**Written exercise**
Please carry on the biography of football player Jeremiah George below, starting right after its last sentence.

Jeremiah George (born January 24, 1992) is a former American football linebacker. He was drafted by the New York Jets in the fifth round of the 2014 NFL Draft. He played college football at Iowa State.

George has also played for the Jacksonville Jaguars, Tampa Bay Buccaneers, Dallas Cowboys, and Indianapolis Colts.

High school career
A native of Clearwater, Florida, George attended Clearwater High School. He recorded over 150 tackles as a senior, was the team’s leading rusher with 512 yards and five touchdowns, and was named the 2009 St. Petersburg Times  Pinellas County Defensive Player of the Year. As a junior, he recorded 94 tackles, 12 for loss, four sacks and an interception for the Tornadoes.

Considered a three-star recruit by Rivals.com, he was rated the 57th best outside linebacker prospect of his class.

College career
George attended Iowa State University where he played for the Iowa State Cyclones football team from 2010 to 2013. As a true freshman in 2010, he played in nine games finishing with four tackles. In 2011, he played in all 13 games, appearing mostly on special teams, he recorded one tackle. In 2012, starting nine games, he finished third on the team with 87 tackles, including four tackles for loss and three pass break-ups. As a senior in 2013, George led the Big-12 in tackles with 133, becoming one of only three Cyclones to do so. He also led the team in tackles for loss (12.0), forced fumbles (3), sacks (3.5) and interceptions (2), and was named a first-team All-Big 12 selection.

**Given information**
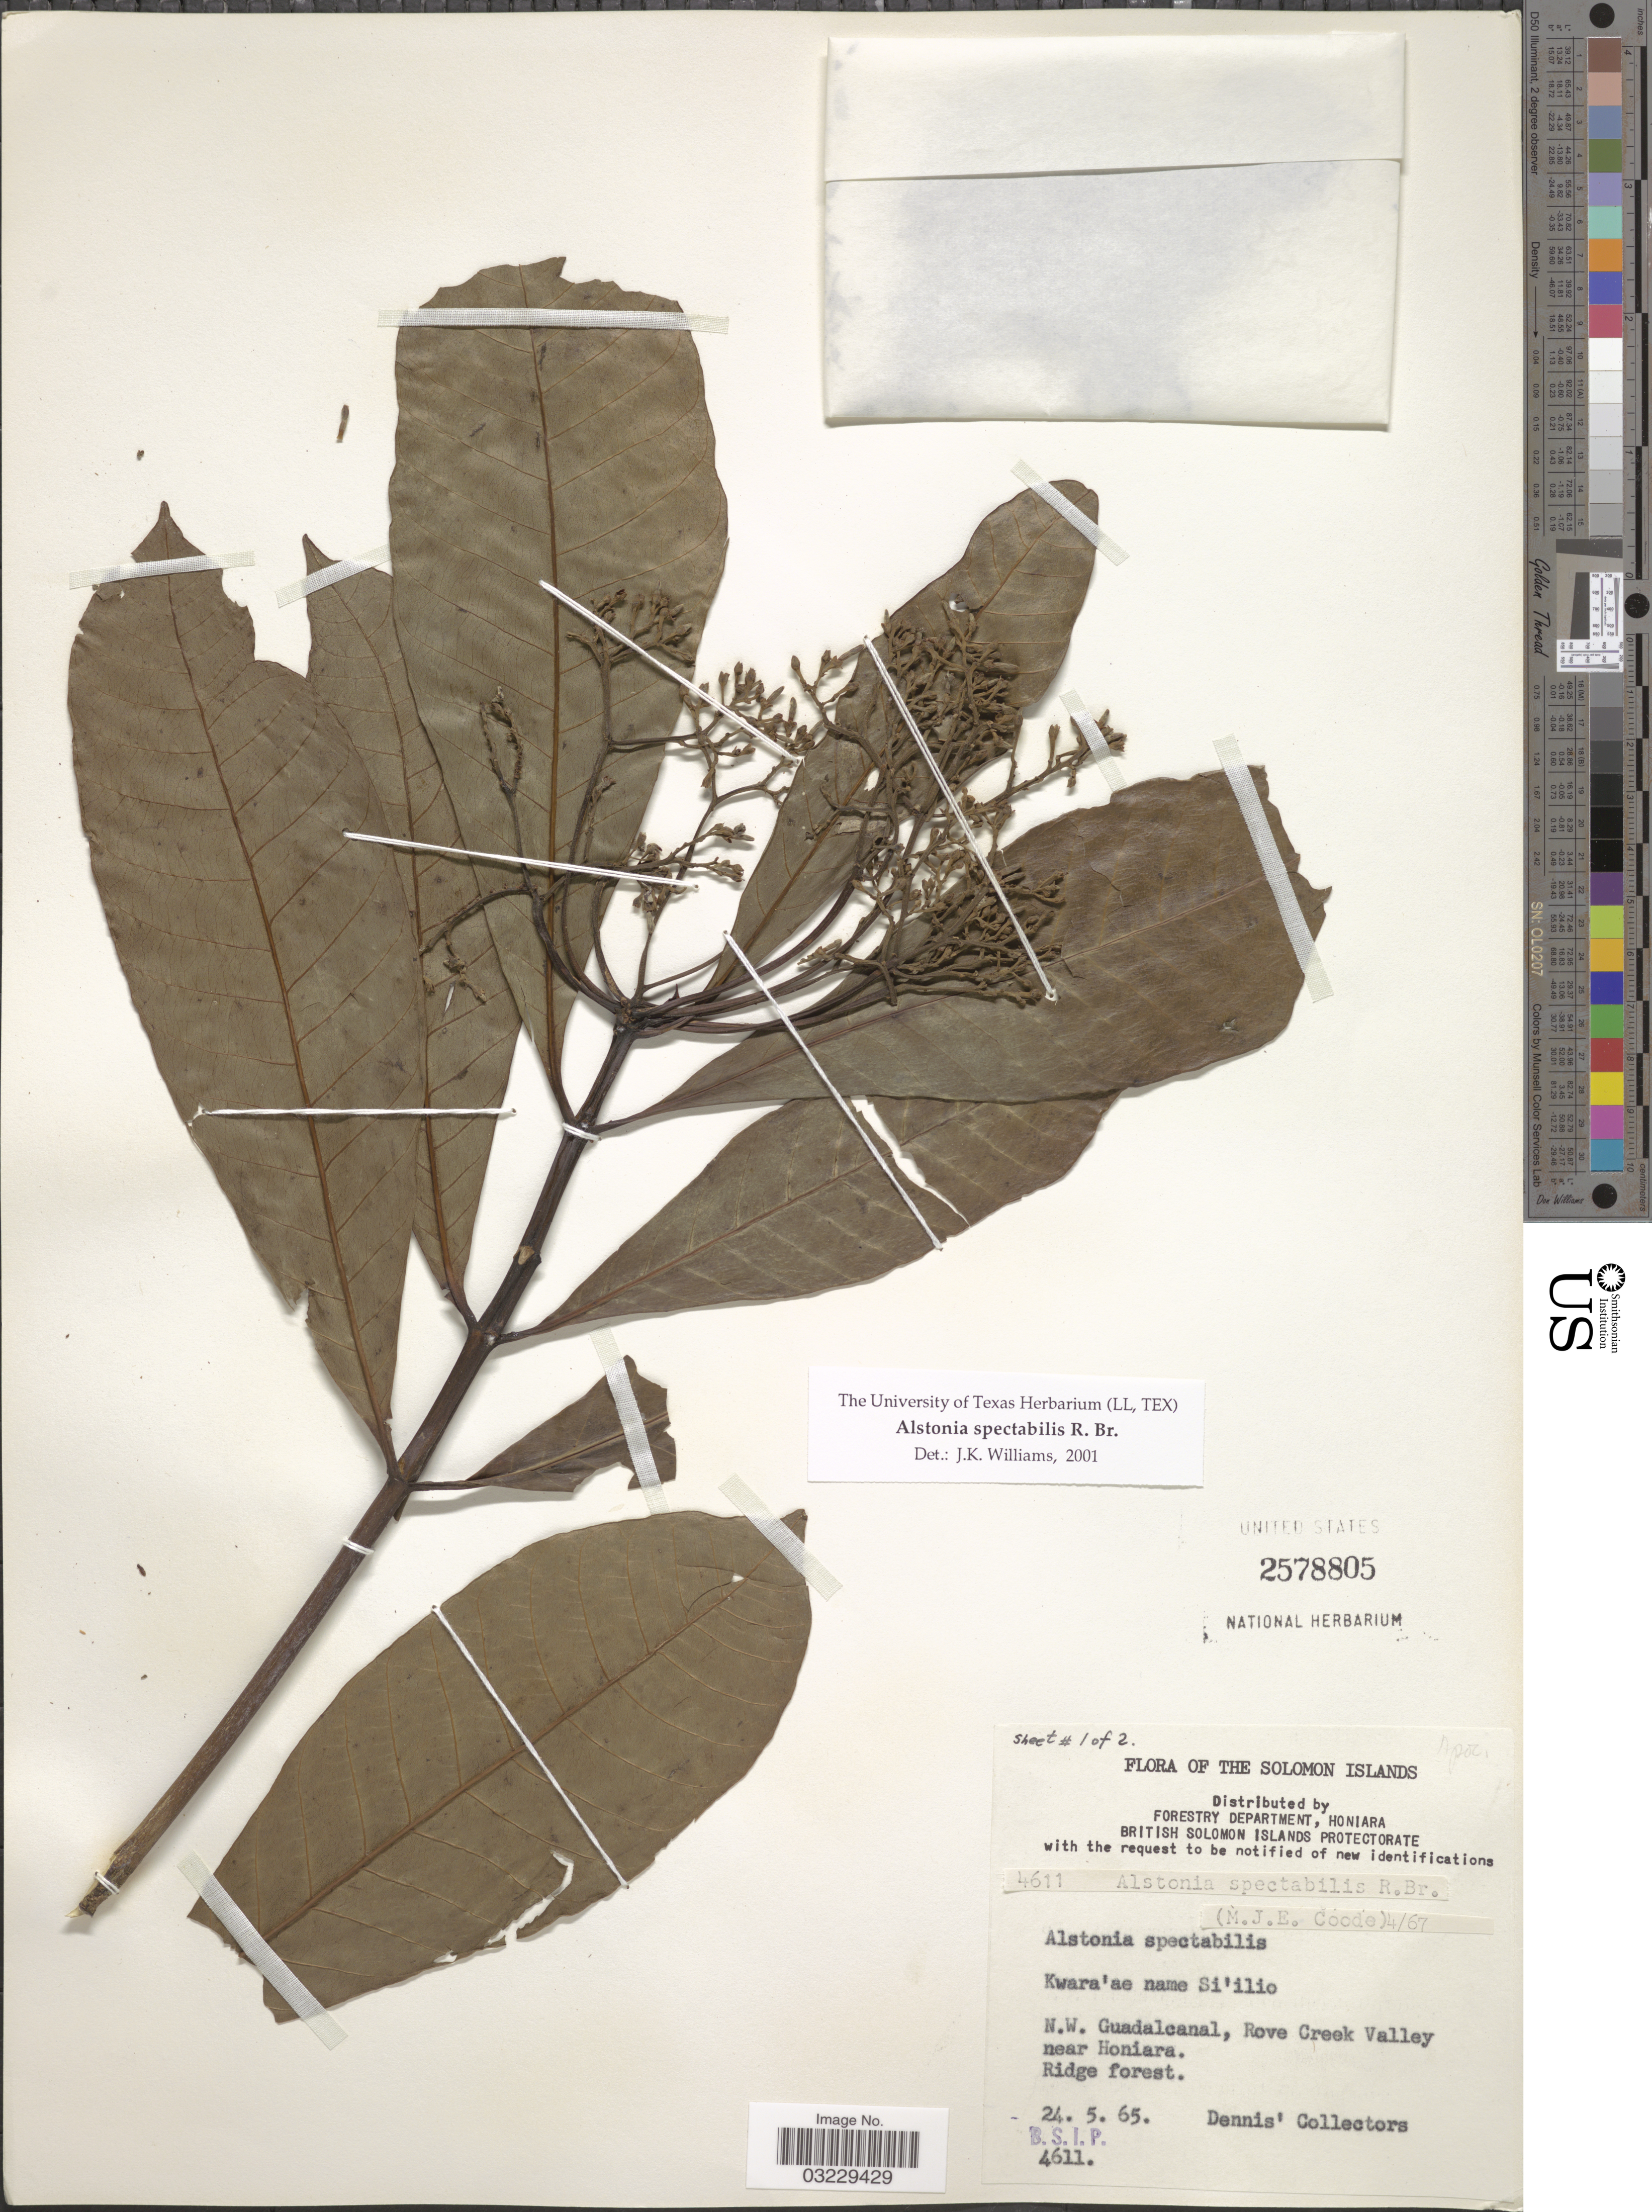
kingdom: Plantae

==

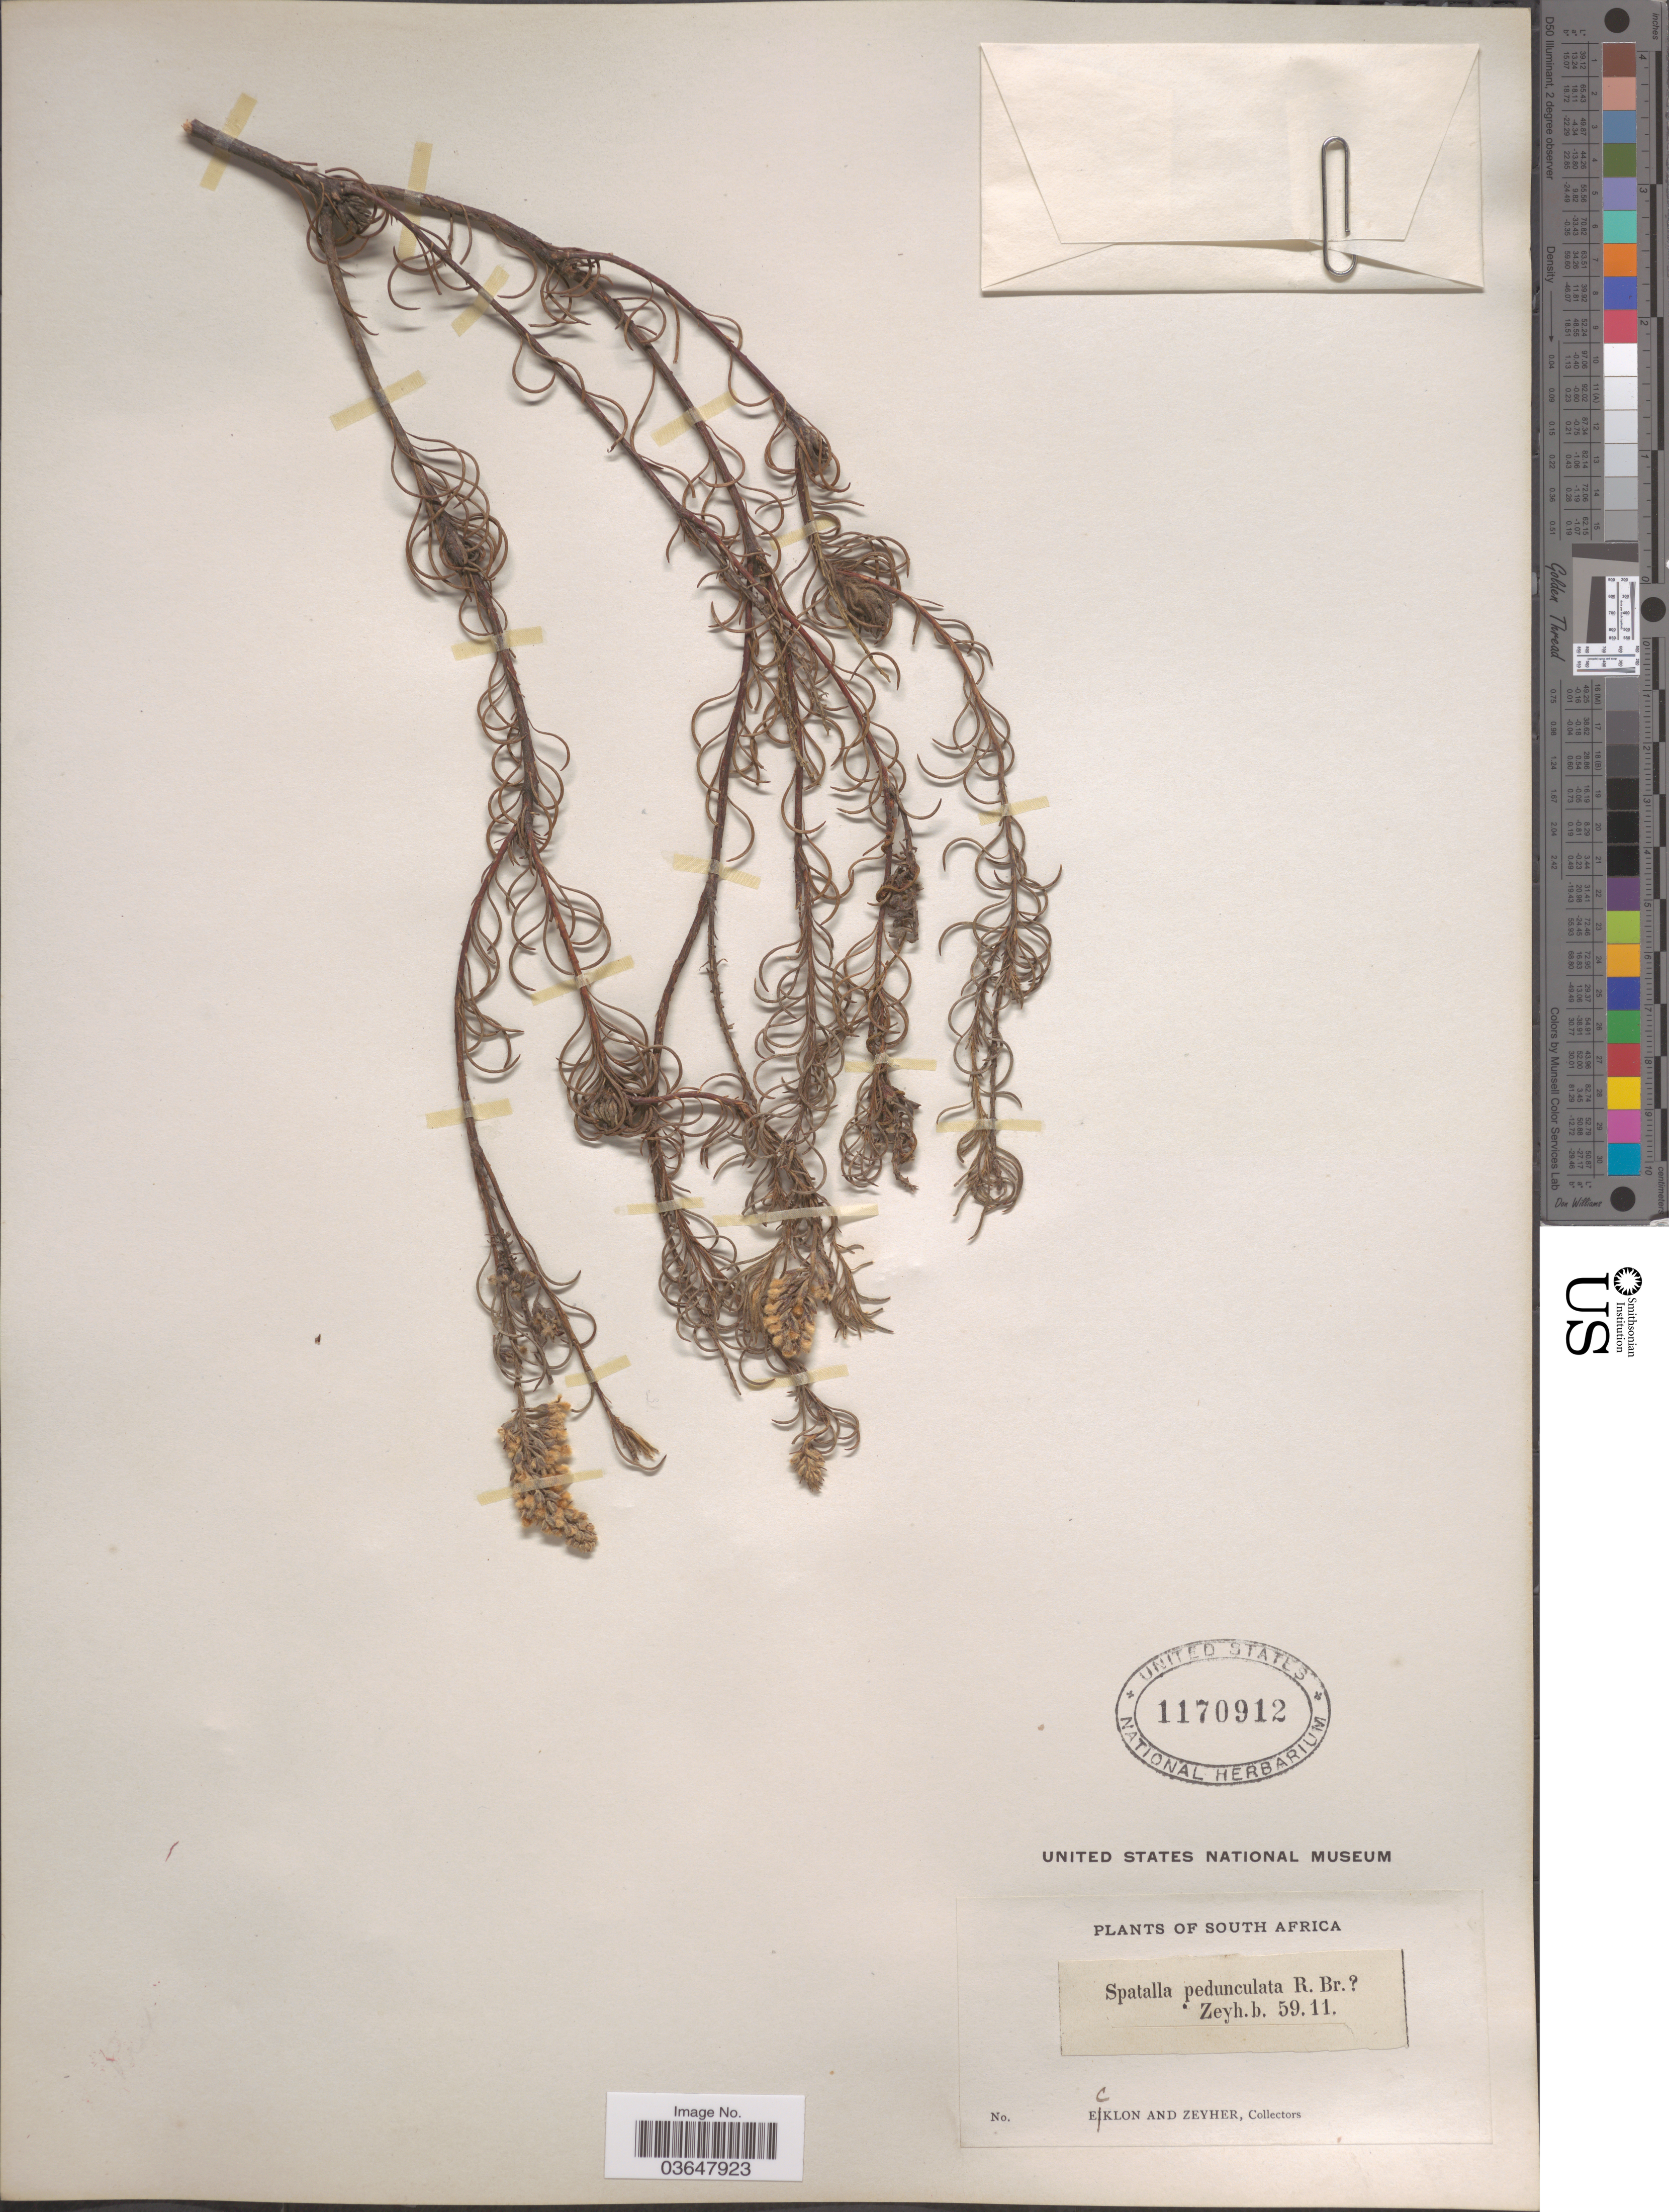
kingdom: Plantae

**Output for this exercise**
Professional career

New York Jets
George was drafted by the New York Jets in the fifth round (154th overall) of the 2014 NFL Draft. He signed a four-year contract on May 15, 2014. He was released on September 1, 2014 and signed to the team's practice squad a day later.

Jacksonville Jaguars
The Jacksonville Jaguars signed George off the Jets' practice squad on September 23, 2014.

He was released on September 5, 2015.

Tampa Bay Buccaneers 
On September 6, 2015, George was claimed off waivers by the Tampa Bay Buccaneers. On August 28, 2016, George was waived by the Buccaneers.

Dallas Cowboys
On September 6, 2016, George was signed to the Dallas Cowboys' practice squad. He signed a reserve/future contract with the Cowboys on January 16, 2017. On May 16, 2017, George was waived by the Cowboys.

Indianapolis Colts
On June 15, 2017, George was signed by the Indianapolis Colts.

On September 10, 2017, George made his Colts debut in the season opener against the Los Angeles Rams. In the game, he recovered a fumble off of a muffed catch by Tavon Austin to set the Colts up on the Rams' side of the field.

On September 1, 2018, George was placed on injured reserve. He was released on September 10, 2018.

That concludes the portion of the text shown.